Over the coming months Gram Games jobs will be a regular feature on GamesJobsDirect.com so I thought it'd be helpful to offer an insight to Gram life via their blog postings. Hope you enjoy this post from one of their developers Güçhan who has shared his experiences on using advanced regular expressions to improve string lookup performance in large data stores, below. Check it out!
May 17 2016: Dealing with strings is always a hassle. Since they are immutable, procedures with strings are slow and memory heavy. For the last two months I have been working on a word game for mobile devices. As you know, we programmers are responsible for the performance of our games on mobile platforms because of limited resources on the devices.
Finding a word in the dictionary in a quick and efficient way is really important in a word game, so we started researching data structures offered in the .NET library. After a bit of reading we noticed that the HashSet data structure offers O(1) look up performance, and, since all of the objects are different in our container, the HashSet was the ultimate choice for us. We were really happy with it, up until we decided to add a booster feature to the game: The idea was giving the player wildcard letters to use while creating a word. At first we didn’t care about the addition of this new feature since our word searching performance was perfect. Using a single wildcard in a word has a complexity of O(26) since there are 26 letters in the English alphabet.
Then we decided to let the player use an unlimited number of wildcards and things started to get nasty. We realised that the search count would increase exponentially according to the number of wildcards used. For example if the player uses 1 wildcard, the number of searches performed becomes 26, if the player uses 2 wildcards the number of searches performed becomes 26^2=676, if the player uses 3 wildcards the number of searches we perform becomes 26^3=17576 etc. As you can see when the player uses n wildcards, the number of searches done is 26^n which is unacceptable. However, as a sane programmer I could not decide on anything before doing some tests: I implemented the feature and calculated the cartesian product of the letters in the English alphabet.
The performance was awful even with 3 wildcards and after 5 wildcards the waiting time was like an eternity. Most of the CPU time was spent on calculating the cartesian product.
So we started looking for alternative search algorithms. One of my colleagues, Onur, suggested that using regex can be a good idea.

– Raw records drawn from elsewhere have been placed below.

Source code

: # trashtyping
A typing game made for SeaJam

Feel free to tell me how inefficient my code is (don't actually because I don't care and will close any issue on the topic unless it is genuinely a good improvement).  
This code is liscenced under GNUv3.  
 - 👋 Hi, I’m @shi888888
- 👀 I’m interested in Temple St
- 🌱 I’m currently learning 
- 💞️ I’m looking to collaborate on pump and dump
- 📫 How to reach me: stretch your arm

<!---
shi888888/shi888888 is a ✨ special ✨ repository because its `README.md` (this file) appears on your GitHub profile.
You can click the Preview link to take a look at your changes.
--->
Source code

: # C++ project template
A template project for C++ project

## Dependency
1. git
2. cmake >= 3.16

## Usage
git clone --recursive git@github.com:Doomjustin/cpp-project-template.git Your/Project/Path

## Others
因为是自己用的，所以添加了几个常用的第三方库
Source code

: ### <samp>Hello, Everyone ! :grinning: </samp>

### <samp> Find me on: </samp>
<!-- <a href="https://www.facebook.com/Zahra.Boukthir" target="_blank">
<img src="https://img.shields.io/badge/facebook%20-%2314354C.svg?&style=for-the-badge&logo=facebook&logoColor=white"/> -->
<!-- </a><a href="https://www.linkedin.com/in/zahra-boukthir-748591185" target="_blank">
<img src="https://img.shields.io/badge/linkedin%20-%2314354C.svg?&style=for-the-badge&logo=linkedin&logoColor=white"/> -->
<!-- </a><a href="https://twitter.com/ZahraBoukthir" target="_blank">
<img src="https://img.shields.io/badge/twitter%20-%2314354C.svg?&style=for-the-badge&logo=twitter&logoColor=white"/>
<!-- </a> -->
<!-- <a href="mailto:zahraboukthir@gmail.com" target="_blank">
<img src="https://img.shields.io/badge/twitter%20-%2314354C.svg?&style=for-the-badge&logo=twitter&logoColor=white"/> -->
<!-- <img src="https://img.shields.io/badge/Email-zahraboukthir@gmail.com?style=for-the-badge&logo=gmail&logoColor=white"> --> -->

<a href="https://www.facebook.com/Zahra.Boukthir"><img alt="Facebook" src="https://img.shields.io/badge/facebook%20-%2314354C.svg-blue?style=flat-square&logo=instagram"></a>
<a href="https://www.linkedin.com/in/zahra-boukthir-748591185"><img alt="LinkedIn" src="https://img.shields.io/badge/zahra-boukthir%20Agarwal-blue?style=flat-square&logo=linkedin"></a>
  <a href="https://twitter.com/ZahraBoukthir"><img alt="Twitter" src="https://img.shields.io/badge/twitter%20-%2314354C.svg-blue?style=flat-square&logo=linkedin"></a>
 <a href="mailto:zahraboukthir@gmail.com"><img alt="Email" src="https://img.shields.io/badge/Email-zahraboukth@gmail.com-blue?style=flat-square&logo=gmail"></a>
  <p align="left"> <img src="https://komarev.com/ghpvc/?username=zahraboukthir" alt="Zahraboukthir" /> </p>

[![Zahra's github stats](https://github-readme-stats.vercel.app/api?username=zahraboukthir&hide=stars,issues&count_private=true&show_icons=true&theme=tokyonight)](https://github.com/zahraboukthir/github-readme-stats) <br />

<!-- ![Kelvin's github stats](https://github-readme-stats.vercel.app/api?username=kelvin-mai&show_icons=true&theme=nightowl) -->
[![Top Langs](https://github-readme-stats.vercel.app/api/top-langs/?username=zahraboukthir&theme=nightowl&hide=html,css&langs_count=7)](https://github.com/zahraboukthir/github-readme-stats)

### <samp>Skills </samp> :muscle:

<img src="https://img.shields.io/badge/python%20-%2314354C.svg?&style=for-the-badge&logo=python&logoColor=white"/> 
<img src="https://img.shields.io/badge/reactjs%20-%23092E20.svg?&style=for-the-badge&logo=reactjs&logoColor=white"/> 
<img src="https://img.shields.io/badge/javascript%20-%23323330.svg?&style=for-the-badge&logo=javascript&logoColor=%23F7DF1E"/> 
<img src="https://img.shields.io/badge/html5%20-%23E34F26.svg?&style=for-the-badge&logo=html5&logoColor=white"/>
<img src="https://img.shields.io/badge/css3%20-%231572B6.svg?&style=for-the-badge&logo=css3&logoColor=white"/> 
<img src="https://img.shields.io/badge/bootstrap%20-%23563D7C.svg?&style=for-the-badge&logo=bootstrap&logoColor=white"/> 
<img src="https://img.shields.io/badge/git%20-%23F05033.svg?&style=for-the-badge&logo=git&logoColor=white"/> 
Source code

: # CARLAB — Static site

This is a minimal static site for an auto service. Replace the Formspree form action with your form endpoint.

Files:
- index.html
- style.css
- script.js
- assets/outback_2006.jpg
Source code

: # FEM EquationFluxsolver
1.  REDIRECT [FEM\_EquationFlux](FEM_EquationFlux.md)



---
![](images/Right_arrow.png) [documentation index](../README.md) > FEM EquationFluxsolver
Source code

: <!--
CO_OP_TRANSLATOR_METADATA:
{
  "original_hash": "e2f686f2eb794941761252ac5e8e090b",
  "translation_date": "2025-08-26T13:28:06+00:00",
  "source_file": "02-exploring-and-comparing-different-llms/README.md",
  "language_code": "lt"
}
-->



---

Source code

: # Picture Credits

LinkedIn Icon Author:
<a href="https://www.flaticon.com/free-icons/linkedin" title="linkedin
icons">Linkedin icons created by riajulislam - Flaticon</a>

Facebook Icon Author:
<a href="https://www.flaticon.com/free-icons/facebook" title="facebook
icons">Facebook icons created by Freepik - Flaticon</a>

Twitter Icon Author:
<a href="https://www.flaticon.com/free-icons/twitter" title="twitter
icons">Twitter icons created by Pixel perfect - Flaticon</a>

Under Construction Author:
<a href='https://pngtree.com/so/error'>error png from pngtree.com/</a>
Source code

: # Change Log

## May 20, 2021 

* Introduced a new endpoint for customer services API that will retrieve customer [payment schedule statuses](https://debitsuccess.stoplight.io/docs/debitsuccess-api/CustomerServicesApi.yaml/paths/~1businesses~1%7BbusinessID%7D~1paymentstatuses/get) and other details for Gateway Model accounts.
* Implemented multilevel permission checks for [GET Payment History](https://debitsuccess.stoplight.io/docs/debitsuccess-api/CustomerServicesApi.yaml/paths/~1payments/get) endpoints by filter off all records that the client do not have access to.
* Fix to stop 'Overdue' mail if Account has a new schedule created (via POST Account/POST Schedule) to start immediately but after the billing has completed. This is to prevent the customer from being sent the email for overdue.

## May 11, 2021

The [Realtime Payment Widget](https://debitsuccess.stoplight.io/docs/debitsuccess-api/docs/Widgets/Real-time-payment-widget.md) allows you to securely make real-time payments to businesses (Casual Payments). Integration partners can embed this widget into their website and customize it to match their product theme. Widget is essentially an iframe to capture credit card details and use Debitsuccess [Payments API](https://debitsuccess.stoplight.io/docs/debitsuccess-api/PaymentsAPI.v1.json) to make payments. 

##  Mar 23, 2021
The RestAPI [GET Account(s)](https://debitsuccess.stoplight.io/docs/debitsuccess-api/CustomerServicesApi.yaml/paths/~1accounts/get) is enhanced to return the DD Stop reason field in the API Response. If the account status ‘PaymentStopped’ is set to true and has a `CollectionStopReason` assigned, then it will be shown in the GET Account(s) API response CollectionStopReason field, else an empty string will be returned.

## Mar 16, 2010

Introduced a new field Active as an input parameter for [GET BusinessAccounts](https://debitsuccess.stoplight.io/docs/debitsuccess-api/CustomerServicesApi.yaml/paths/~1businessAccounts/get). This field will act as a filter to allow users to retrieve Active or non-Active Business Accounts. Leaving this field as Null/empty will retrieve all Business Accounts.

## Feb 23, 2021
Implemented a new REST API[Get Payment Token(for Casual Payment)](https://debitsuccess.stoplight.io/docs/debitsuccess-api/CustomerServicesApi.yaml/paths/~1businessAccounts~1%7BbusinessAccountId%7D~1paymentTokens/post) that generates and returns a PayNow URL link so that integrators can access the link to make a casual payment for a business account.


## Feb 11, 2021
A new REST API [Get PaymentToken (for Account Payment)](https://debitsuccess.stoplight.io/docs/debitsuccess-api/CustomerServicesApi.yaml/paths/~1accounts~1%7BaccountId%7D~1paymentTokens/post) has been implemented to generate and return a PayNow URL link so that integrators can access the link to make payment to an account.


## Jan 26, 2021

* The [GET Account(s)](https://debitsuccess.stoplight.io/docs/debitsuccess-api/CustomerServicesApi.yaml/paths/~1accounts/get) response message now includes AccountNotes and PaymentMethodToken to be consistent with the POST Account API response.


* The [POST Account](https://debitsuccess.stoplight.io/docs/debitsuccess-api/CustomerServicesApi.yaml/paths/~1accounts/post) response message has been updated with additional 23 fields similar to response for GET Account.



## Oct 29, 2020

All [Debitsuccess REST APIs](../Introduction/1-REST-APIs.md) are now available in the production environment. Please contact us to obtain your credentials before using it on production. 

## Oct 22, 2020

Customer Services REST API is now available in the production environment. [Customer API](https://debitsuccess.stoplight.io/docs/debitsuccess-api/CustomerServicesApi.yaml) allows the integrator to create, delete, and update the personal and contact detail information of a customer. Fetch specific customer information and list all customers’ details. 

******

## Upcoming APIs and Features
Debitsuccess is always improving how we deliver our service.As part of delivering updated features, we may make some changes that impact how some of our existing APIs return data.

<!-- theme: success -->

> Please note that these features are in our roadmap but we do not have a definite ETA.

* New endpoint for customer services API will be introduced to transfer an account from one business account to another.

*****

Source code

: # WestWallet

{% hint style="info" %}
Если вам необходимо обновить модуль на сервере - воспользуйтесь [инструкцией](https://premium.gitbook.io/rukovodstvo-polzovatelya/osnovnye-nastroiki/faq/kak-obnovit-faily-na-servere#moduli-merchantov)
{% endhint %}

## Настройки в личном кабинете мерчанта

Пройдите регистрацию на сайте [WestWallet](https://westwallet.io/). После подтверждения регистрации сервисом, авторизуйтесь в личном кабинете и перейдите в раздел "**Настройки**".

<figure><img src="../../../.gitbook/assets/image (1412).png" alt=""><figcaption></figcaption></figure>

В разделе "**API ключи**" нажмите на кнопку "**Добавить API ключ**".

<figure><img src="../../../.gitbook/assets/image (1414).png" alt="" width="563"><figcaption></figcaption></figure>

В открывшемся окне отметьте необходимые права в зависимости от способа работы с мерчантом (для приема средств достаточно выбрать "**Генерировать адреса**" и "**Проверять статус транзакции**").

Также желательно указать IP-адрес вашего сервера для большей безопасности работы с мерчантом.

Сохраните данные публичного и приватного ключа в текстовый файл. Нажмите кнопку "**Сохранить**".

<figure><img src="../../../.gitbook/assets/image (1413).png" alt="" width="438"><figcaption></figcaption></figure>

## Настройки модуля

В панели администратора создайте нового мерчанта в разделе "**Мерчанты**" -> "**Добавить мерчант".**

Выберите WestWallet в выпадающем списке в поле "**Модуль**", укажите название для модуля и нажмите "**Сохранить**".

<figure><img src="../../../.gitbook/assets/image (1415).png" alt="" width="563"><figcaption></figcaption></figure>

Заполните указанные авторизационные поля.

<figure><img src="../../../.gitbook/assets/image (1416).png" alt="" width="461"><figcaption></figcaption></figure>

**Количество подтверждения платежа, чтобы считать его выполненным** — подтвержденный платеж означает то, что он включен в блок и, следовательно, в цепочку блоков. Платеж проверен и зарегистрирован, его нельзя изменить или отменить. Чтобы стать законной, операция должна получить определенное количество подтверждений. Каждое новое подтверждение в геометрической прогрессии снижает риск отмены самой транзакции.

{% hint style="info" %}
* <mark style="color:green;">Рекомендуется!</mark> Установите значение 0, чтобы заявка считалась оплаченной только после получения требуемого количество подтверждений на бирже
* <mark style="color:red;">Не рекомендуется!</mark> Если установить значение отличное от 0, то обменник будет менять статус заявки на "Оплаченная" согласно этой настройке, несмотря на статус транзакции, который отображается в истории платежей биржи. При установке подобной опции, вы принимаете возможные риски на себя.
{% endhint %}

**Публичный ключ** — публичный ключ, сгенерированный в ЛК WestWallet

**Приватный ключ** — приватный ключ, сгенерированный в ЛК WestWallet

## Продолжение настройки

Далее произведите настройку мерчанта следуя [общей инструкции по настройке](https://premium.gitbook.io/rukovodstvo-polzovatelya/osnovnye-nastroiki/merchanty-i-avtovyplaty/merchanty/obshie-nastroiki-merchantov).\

I immediately implemented that and the performance was great. Regex didn’t care if you used 5 or 15 wildcards in a word. It was instant. But still, our HashSet implementation was faster when no wildcard was used. For more performance I also put every word into separate lists according to their letter counts and sorted every list according to the score of the word. So I was able to guarantee that the first word the regex finds is the word with the highest score. You can find the source files for this test in this repo. …And they all lived happily ever after.